Tuesday, August 21, 2012

Productive Day

My organizational and first week planning began in earnest today. I have revamped my procedures and policies and had put the finishing touches on those documents for presentation to my new students on the first day, just as I have done every year before. Even with the changes, it just did not feel right this year.

And then from a Twitter link, I read this post about first day plans. In particular the emphasis on the 100% sure "NOT going over rules and procedures" part caught my eye. Shortly after, another link on my Twitter feed lead me to this. How awesome were all these first day ideas!

That is what did not feel right. If I started with procedures and policies like I have always done, things would not feel different to me. I do not have a lengthy list of policies but it takes enough class time each year that anything mathematical that I planned either ended up being rushed or not completed. That was no way to start.

My class time on the first day this year will be somewhat limited so the great ideas that I read about today are not quite practical for me. But with the freedom from the burden of my usual plan, I can come up with something that will fit nicely. The important parts of the procedures and policies can be woven into class time during the first week. This will allow me to start with something math-related, right from the very beginning. And the message will be delivered that mathematics will be the topic every day. And my new students hopefully won't be bored from the start. A very productive day indeed.

Monday, August 20, 2012

Comfort in Numbers

Once I start waking up in the middle of the night with worries about school, I know the start of a new school year is not too far away. (Sept 4th is first day with children for me). While I am not happy for others that have this affliction, I was comforted to discover today that there are many other teachers that this happens to as well. Another unexpected benefit of developing a PLN through Twitter it seems.

There was a blog post regarding beginning nervousness which was helpful for me to read this morning. Then there were at least a half dozen other references to the "dreams" beginning on individual Twitter feeds that I read during the day. Many teachers in the East face the beginning of school soon too it seems.

For me, I think the worries start because of the excitement and uncertainty of the unknown of a whole new set of students. How will things unfold? Will my plans for teaching this year work? What new version of adolescent behaviors will crop up this year? Can I handle them effectively? My most common dream is to wake up in a panic thinking it is the first day of school and I am late and have not planned a thing.

So, I was sorry to hear that so many other teachers are having their sleep disturbed as the beginning of the new year approaches. But it was comforting to know that I was not alone.

Wednesday, August 15, 2012

Adding Value

I have been here before.

One of my careers before becoming a teacher was that of a meteorologist with a specialty in weather forecasting. I worked for a private weather service. Most of the clients we forecast for were electric and gas utilities who needed very specific information regarding temperature, wind, and dew points, and municipalities who needed specific information about the timing of weather events that impacted travel, especially during the winter season.

GIVEN EXERCISE A
In the teaching blog, restate the paragraph beginning "That is what did not feel right" more briefly, keeping its main facts.
GIVEN EXERCISE B
Pick up the teaching blog after its final sentence and continue it.

GIVEN MATERIAL
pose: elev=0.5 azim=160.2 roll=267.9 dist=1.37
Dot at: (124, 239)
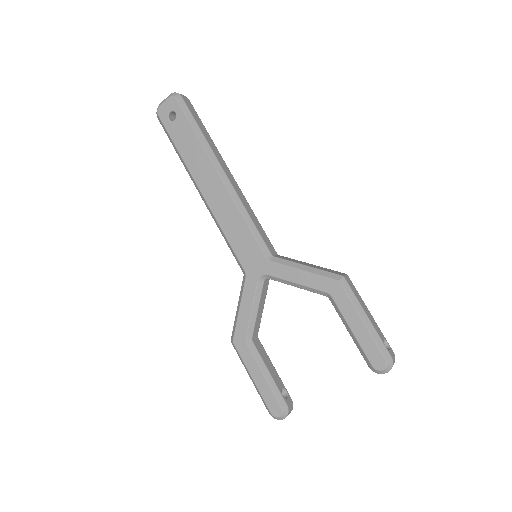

RESULT A
Starting with procedures and policies, as in every past year, would make nothing feel different. The list of policies is short, but covering it takes enough class time each year that any planned math work gets rushed or left unfinished, which was no way to start.

RESULT B
When I started out in the mid 1980's even though in some ways, our competition was free, (the National Weather Service), numerical models were not that accurate and it was fairly easy for a forecast to be considerably more accurate than the typical NWS forecast. By the early 1990's, the advances in computer power and accuracy of numerical models made it much more difficult for our forecasts to consistently beat the NWS forecasts. This meant, that my company could only charge about 50% of what it charged when I started. So we had to have twice as many clients just to keep steady state. The trend of improved accuracy of computer guidance continued through the 1990's and to keep pace, we had to take on ever more clients and automate more of our tasks, pretty much to stay even. The job became more of a monitor to check when a computer model forecast was going bad rather than that of an actual weather forecaster. The value that we added in terms of customer service and specially designed forecast formats kept us in business but became harder to truly deliver on because of the increased client base. The premiums we could charge to an individual client continued to decrease, a race to the bottom if you will.

I feel that in many ways, what the private weather forecasting industry faced in the late 1980's and 1990's, the public schools are going to be faced with now. We have some advantages over the private forecasting industry - our competition will not be free for one and a teacher has the ability to add significantly more value than a private weather forecaster had.

That is the rub though. We as teachers have the ability to add more value but it is not clear to me if we will take that opportunity. I do know that if we do not become more responsive to our students needs to learn and create through the use of technology that they already use at home, are not increasingly receptive to communicate with parents and students in "off" hours through the use of e-mail and other social media, and instead focus more on the preparation for and what the results of standardized tests are, it will be harder to justify the need for many of us. It is a fools errand to be preoccupied with standardized test results to the exclusion of the development of inquisitive and creative learners. I know this runs counter to the trend of Race To The Top requirements of attaching valued added test scores to teacher evaluations. But with each year of test data that becomes available, the private testing companies that are already chomping at the bit to enter the public school market in a big way, will have better and better data to use to improve their adaptive learning modules. From a standardized test score perspective, this would effectively be able to close the gap between the value a teacher adds and what a computer learning module could "teach" a child. Without the demonstrated impact we as teachers had at fostering creative and inquisitive learners, there would not need to be such a large teaching force. Those that remained would be reduced more to tutoring, data monitors really, rather than teachers

Of course, we as teachers can do much better. But we have to start in earnest and soon so the case can be made for our worth; our addition of significant value. Over the next several years, the financial pressures on municipalities to reduce their outlays are going to increase exponentially, especially with the municipal pension obligations coming due that most communities have no real way of paying for. And those private testing companies are counting on us to come up short.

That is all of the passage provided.